The clinical course of TED is independent of thyroid status and a temporal relation to thyroid disease is not consistent , but TED tends to be more severe in patients with poorly controlled hyperthyroidism and those rendered hypothyroid . TED may occur under euthyroid conditions with no obvious precipitants and it often presents as a reactivation of myopathy . In our cases, there was no significant difference in the initial thyroid status when comparing the 2 groups of patients. We considered only the thyroid status during the previous 6 months prior to development of the contralateral proptosis, and hence we are unable to offer statistics concerning the influence of different treatments used for thyroid disorders and TED, which may in some way affect the evolution of proptosis.
It is thought that individuals >50 years of age tend to have worse ophthalmopathy than younger individuals [23, 28]. In our investigation, the risk for developing contralateral proptosis was higher in younger patients (average age of group 1 was 8.5 years less than age of group 2).This finding correlates well with the results reported by Rootman, who found that TED in young patients tends to be more asymmetric .

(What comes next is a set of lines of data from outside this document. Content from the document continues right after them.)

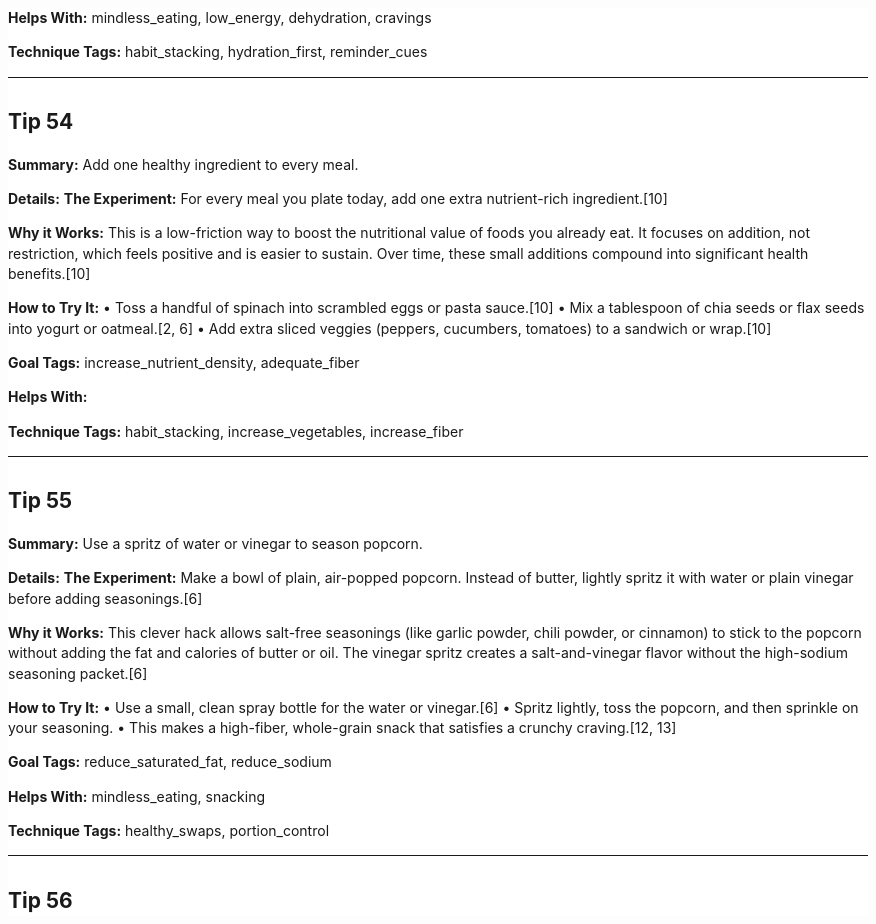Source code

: **Helps With:** mindless_eating, low_energy, dehydration, cravings

**Technique Tags:** habit_stacking, hydration_first, reminder_cues

---

## Tip 54

**Summary:** Add one healthy ingredient to every meal.

**Details:**
**The Experiment:** For every meal you plate today, add one extra nutrient-rich ingredient.[10]

**Why it Works:** This is a low-friction way to boost the nutritional value of foods you already eat. It focuses on addition, not restriction, which feels positive and is easier to sustain. Over time, these small additions compound into significant health benefits.[10]

**How to Try It:**
• Toss a handful of spinach into scrambled eggs or pasta sauce.[10]
• Mix a tablespoon of chia seeds or flax seeds into yogurt or oatmeal.[2, 6]
• Add extra sliced veggies (peppers, cucumbers, tomatoes) to a sandwich or wrap.[10]

**Goal Tags:** increase_nutrient_density, adequate_fiber

**Helps With:** 

**Technique Tags:** habit_stacking, increase_vegetables, increase_fiber

---

## Tip 55

**Summary:** Use a spritz of water or vinegar to season popcorn.

**Details:**
**The Experiment:** Make a bowl of plain, air-popped popcorn. Instead of butter, lightly spritz it with water or plain vinegar before adding seasonings.[6]

**Why it Works:** This clever hack allows salt-free seasonings (like garlic powder, chili powder, or cinnamon) to stick to the popcorn without adding the fat and calories of butter or oil. The vinegar spritz creates a salt-and-vinegar flavor without the high-sodium seasoning packet.[6]

**How to Try It:**
• Use a small, clean spray bottle for the water or vinegar.[6]
• Spritz lightly, toss the popcorn, and then sprinkle on your seasoning.
• This makes a high-fiber, whole-grain snack that satisfies a crunchy craving.[12, 13]

**Goal Tags:** reduce_saturated_fat, reduce_sodium

**Helps With:** mindless_eating, snacking

**Technique Tags:** healthy_swaps, portion_control

---

## Tip 56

It is possible that the difference in average age between the groups could be accounted for by younger patients who tend to have a prolonged active phase (which would be more likely to progress on either side), while older patients came to our clinic in the post-inflammatory phase.
It is well known that smoking also contributes significantly to the severity and recurrence of TED [29, 30]. In our study smoking history was found to be related to the development of contralateral proptosis, thus, it is important for patients with Graves’ disease to refrain from smoking.
Comparing the different therapies previously administrated (corticosteroids, radiotherapy, and surgical decompression), only surgical decompression was associated with a statistically significant occurrence of contralateral exopthalmos. We believe that this result could be related to the fact that TED is an autoimmune disease, and the releasing and spreading of an immunogenic orbital inducer during surgical decompression can serve as a trigger agent in developing contralateral proptosis. Wai et al. described a severe reactivation of TED, which occurred 3 weeks after cataract surgery in a patient who had inactive ophthalmopathy for 24 years. The authors hypothesized that trauma and pressure in the retrobulbar space induced by retrobulbar anesthsia triggered local inflammatory and immune responses, which in turn caused progression of TED [31, 32]. Recently a similiar mechanism was reported to explain 3 cases of homolateral reactivation of the disease after orbital decompression . Wenz et al. described 3 patients who had orbital decompression for compressive optic neuropathy and then subsequently relapsed due to progressive extraocular muscle enlargement .
Even if no significant difference was found for corticosteroids therapy, the low levels of p-value and power of the statistic test (0.14, power <70%) could suggest a trend of a worse disease in general for those patients who developed contralateral proptosis, since they needed corticosteroid in higher percentage.